Todos los días la Prensa transmite la imagen de una Alemania que ha añadido una peligrosa reputación a la de su conocido poder económico, a la de su interés por la cultura, a la feliz reconstrucción nacional culminada en la reunificación de 1990. No se trata sólo de las actitudes de su gobierno, sino de un estado de ánimo colectivo cuya más reciente y presuntuosa muestra ha sido el manifiesto de ciento sesenta economistas que atemorizan a sus compatriotas indicando que ni los pensionistas ni los contribuyentes alemanes tienen que pagar los excesos inflacionistas de otros países. De este modo, en los peores momentos de nuestra historia económica, Alemania exhibe una imagen arrogante en la que se incluyen juicios sobre los ciudadanos menos afortunados, cuyo profundo sufrimiento social es atribuido a defectos irrevocables de su carácter.

¿No recuerda Alemania cómo las reparaciones de guerra fijadas por el Tratado de Versalles llevaron al país a la desesperación que acabó con la democracia? ¿No debe considerar que su purgatorio fiscal se aplica ahora a ciudadanos que corren el peligro de caer en una depresión alimentada por su conciencia de falta de culpa? ¿Entenderá Alemania que no nos estamos jugando sólo el euro, sino la consistencia de nuestro sistema de libertades?

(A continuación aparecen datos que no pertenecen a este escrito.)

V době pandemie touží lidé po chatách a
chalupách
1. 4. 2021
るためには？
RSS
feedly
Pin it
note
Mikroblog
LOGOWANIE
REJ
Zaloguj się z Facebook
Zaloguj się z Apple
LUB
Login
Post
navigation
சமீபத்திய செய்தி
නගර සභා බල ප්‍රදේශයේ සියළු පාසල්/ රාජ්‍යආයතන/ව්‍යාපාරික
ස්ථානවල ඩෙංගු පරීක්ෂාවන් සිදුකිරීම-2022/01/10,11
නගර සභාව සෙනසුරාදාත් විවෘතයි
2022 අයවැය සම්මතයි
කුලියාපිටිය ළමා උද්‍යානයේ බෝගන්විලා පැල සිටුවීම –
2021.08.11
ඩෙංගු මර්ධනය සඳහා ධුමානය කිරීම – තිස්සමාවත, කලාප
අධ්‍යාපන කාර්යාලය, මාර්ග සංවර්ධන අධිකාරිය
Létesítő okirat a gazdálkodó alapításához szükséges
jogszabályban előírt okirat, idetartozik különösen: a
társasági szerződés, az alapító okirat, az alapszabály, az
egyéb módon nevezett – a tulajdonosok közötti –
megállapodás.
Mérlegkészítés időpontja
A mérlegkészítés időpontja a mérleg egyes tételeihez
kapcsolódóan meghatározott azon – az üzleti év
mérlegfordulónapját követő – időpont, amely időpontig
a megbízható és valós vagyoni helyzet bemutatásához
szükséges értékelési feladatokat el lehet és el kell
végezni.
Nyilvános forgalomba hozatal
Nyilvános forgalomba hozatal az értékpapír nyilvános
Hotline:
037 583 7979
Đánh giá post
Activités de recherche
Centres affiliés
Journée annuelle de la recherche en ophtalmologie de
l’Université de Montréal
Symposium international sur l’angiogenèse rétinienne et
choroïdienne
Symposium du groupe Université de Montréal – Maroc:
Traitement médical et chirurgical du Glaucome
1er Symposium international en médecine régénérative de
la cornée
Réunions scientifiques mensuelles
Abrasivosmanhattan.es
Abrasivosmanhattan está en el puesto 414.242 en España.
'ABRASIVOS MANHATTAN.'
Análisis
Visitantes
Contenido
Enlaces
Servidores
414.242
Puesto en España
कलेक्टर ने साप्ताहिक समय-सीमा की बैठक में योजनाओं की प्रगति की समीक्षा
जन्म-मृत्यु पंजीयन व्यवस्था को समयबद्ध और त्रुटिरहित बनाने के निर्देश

En este escenario en que la historia transita a tanta velocidad Alemania corre el riesgo de sepultar, bajo la imagen despiadada de un más que discutible rigor fiscal, bajo ese rostro de colérico director de orquesta que había desterrado de su semblante, aquella reconstrucción de una tradición nacional basada en los ideales del humanismo ilustrado en que aprendimos a estimarla. No sólo porque los tuvo en un tiempo, sino porque pudo restaurarlos cuando la historia los desguazó en una hoguera de vanidades nacionalistas. Sobre sus cenizas, construyó Alemania algo más que su propia imagen: fabricó una conciencia de Europa que hoy se encuentra en mayor riesgo que cualquiera de los factores contables de la estabilidad de los mercados.

Fernando García de Cortázar, director de la Fundación Dos de Mayo, Nación y Libertad.